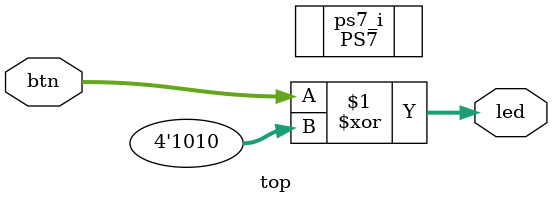
<source format=v>
module top(input [3:0] btn, output [3:0] led);
	assign led = btn ^ 4'b1010;
	(* keep *) PS7 ps7_i();
endmodule

</source>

=-=-=

== EXERCISE DIRECTIONS ==
Leave out the pictures and output every record above precisely as given.

== YOUR SOLUTION ==
<source format=v>
module top(input [3:0] btn, output [3:0] led);
	assign led = btn ^ 4'b1010;
	(* keep *) PS7 ps7_i();
endmodule

</source>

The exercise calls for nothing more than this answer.